§ Aim of the exercise:
Transcribe every listing below line for line, without changing any character.

§ Materials provided:
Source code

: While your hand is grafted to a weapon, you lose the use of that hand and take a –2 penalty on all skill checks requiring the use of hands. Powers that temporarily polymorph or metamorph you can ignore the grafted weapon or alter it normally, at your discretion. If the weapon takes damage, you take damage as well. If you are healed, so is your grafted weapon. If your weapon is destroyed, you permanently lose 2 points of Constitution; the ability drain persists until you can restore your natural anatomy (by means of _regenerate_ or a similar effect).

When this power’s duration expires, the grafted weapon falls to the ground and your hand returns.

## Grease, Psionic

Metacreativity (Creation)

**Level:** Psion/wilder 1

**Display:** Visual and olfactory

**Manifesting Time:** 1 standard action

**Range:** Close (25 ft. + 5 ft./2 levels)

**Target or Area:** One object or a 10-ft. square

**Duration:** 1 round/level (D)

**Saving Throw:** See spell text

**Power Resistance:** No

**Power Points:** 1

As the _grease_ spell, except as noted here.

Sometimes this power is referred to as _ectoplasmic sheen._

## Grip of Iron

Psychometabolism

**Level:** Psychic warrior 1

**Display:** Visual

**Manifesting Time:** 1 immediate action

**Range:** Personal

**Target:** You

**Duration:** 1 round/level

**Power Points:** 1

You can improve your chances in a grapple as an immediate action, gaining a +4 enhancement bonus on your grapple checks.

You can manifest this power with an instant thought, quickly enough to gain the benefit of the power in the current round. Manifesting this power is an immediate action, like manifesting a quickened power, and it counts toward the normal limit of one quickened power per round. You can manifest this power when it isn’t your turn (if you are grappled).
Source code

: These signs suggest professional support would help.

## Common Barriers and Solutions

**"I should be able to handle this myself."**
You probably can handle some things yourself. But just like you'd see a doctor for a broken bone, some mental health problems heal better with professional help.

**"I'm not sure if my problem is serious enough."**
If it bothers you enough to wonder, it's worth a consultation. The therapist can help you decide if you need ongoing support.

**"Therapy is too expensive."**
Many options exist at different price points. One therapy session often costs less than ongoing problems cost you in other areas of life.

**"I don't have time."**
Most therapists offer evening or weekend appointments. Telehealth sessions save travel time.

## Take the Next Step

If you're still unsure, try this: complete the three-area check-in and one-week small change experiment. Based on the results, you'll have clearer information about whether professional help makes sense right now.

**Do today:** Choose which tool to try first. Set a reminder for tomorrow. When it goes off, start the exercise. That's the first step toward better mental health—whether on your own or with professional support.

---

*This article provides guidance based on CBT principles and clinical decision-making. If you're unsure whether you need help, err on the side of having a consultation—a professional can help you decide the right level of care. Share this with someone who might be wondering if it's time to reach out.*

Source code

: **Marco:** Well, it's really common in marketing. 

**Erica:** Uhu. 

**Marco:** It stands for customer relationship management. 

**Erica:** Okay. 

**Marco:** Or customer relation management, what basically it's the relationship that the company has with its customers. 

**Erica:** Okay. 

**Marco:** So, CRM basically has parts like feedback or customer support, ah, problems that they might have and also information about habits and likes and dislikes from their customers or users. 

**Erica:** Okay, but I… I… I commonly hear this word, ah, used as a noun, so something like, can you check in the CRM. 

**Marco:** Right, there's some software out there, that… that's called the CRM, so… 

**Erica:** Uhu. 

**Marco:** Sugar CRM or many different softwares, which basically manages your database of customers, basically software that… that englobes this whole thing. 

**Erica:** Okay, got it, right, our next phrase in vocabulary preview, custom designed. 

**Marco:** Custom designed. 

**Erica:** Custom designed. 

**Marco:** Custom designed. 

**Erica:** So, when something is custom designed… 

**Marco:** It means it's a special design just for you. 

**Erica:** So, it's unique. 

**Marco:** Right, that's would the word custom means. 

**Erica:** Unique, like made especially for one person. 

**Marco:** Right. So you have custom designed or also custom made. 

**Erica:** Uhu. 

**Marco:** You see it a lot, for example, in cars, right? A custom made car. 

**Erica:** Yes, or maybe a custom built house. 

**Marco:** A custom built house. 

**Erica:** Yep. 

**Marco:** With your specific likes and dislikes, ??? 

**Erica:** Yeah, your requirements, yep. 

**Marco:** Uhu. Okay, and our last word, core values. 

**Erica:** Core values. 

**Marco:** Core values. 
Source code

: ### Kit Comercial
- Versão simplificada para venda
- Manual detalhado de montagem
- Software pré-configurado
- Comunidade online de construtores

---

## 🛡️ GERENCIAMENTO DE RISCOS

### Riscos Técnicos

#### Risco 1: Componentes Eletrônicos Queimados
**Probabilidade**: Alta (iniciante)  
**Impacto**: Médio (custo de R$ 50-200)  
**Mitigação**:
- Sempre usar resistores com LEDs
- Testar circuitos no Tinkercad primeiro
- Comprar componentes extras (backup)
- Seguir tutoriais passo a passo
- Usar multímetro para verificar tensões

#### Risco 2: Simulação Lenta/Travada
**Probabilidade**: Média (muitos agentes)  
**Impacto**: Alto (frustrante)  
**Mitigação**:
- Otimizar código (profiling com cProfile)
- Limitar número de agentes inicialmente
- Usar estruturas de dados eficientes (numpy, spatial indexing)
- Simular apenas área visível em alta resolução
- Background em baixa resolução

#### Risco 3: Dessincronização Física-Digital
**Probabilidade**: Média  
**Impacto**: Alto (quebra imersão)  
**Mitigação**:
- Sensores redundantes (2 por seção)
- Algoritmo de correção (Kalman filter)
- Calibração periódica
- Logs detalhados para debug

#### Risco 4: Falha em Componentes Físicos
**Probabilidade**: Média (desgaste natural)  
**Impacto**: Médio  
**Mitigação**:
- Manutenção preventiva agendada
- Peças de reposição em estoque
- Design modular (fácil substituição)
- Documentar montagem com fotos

§ Solution to the exercise:
Source code

: While your hand is grafted to a weapon, you lose the use of that hand and take a –2 penalty on all skill checks requiring the use of hands. Powers that temporarily polymorph or metamorph you can ignore the grafted weapon or alter it normally, at your discretion. If the weapon takes damage, you take damage as well. If you are healed, so is your grafted weapon. If your weapon is destroyed, you permanently lose 2 points of Constitution; the ability drain persists until you can restore your natural anatomy (by means of _regenerate_ or a similar effect).

When this power’s duration expires, the grafted weapon falls to the ground and your hand returns.

## Grease, Psionic

Metacreativity (Creation)

**Level:** Psion/wilder 1

**Display:** Visual and olfactory

**Manifesting Time:** 1 standard action

**Range:** Close (25 ft. + 5 ft./2 levels)

**Target or Area:** One object or a 10-ft. square

**Duration:** 1 round/level (D)

**Saving Throw:** See spell text

**Power Resistance:** No

**Power Points:** 1

As the _grease_ spell, except as noted here.

Sometimes this power is referred to as _ectoplasmic sheen._

## Grip of Iron

Psychometabolism

**Level:** Psychic warrior 1

**Display:** Visual

**Manifesting Time:** 1 immediate action

**Range:** Personal

**Target:** You

**Duration:** 1 round/level

**Power Points:** 1

You can improve your chances in a grapple as an immediate action, gaining a +4 enhancement bonus on your grapple checks.

You can manifest this power with an instant thought, quickly enough to gain the benefit of the power in the current round. Manifesting this power is an immediate action, like manifesting a quickened power, and it counts toward the normal limit of one quickened power per round. You can manifest this power when it isn’t your turn (if you are grappled).
Source code

: These signs suggest professional support would help.

## Common Barriers and Solutions

**"I should be able to handle this myself."**
You probably can handle some things yourself. But just like you'd see a doctor for a broken bone, some mental health problems heal better with professional help.

**"I'm not sure if my problem is serious enough."**
If it bothers you enough to wonder, it's worth a consultation. The therapist can help you decide if you need ongoing support.

**"Therapy is too expensive."**
Many options exist at different price points. One therapy session often costs less than ongoing problems cost you in other areas of life.

**"I don't have time."**
Most therapists offer evening or weekend appointments. Telehealth sessions save travel time.

## Take the Next Step

If you're still unsure, try this: complete the three-area check-in and one-week small change experiment. Based on the results, you'll have clearer information about whether professional help makes sense right now.

**Do today:** Choose which tool to try first. Set a reminder for tomorrow. When it goes off, start the exercise. That's the first step toward better mental health—whether on your own or with professional support.

---

*This article provides guidance based on CBT principles and clinical decision-making. If you're unsure whether you need help, err on the side of having a consultation—a professional can help you decide the right level of care. Share this with someone who might be wondering if it's time to reach out.*

Source code

: **Marco:** Well, it's really common in marketing. 

**Erica:** Uhu. 

**Marco:** It stands for customer relationship management. 

**Erica:** Okay. 

**Marco:** Or customer relation management, what basically it's the relationship that the company has with its customers. 

**Erica:** Okay. 

**Marco:** So, CRM basically has parts like feedback or customer support, ah, problems that they might have and also information about habits and likes and dislikes from their customers or users. 

**Erica:** Okay, but I… I… I commonly hear this word, ah, used as a noun, so something like, can you check in the CRM. 

**Marco:** Right, there's some software out there, that… that's called the CRM, so… 

**Erica:** Uhu. 

**Marco:** Sugar CRM or many different softwares, which basically manages your database of customers, basically software that… that englobes this whole thing. 

**Erica:** Okay, got it, right, our next phrase in vocabulary preview, custom designed. 

**Marco:** Custom designed. 

**Erica:** Custom designed. 

**Marco:** Custom designed. 

**Erica:** So, when something is custom designed… 

**Marco:** It means it's a special design just for you. 

**Erica:** So, it's unique. 

**Marco:** Right, that's would the word custom means. 

**Erica:** Unique, like made especially for one person. 

**Marco:** Right. So you have custom designed or also custom made. 

**Erica:** Uhu. 

**Marco:** You see it a lot, for example, in cars, right? A custom made car. 

**Erica:** Yes, or maybe a custom built house. 

**Marco:** A custom built house. 

**Erica:** Yep. 

**Marco:** With your specific likes and dislikes, ??? 

**Erica:** Yeah, your requirements, yep. 

**Marco:** Uhu. Okay, and our last word, core values. 

**Erica:** Core values. 

**Marco:** Core values. 
Source code

: ### Kit Comercial
- Versão simplificada para venda
- Manual detalhado de montagem
- Software pré-configurado
- Comunidade online de construtores

---

## 🛡️ GERENCIAMENTO DE RISCOS

### Riscos Técnicos

#### Risco 1: Componentes Eletrônicos Queimados
**Probabilidade**: Alta (iniciante)  
**Impacto**: Médio (custo de R$ 50-200)  
**Mitigação**:
- Sempre usar resistores com LEDs
- Testar circuitos no Tinkercad primeiro
- Comprar componentes extras (backup)
- Seguir tutoriais passo a passo
- Usar multímetro para verificar tensões

#### Risco 2: Simulação Lenta/Travada
**Probabilidade**: Média (muitos agentes)  
**Impacto**: Alto (frustrante)  
**Mitigação**:
- Otimizar código (profiling com cProfile)
- Limitar número de agentes inicialmente
- Usar estruturas de dados eficientes (numpy, spatial indexing)
- Simular apenas área visível em alta resolução
- Background em baixa resolução

#### Risco 3: Dessincronização Física-Digital
**Probabilidade**: Média  
**Impacto**: Alto (quebra imersão)  
**Mitigação**:
- Sensores redundantes (2 por seção)
- Algoritmo de correção (Kalman filter)
- Calibração periódica
- Logs detalhados para debug

#### Risco 4: Falha em Componentes Físicos
**Probabilidade**: Média (desgaste natural)  
**Impacto**: Médio  
**Mitigação**:
- Manutenção preventiva agendada
- Peças de reposição em estoque
- Design modular (fácil substituição)
- Documentar montagem com fotos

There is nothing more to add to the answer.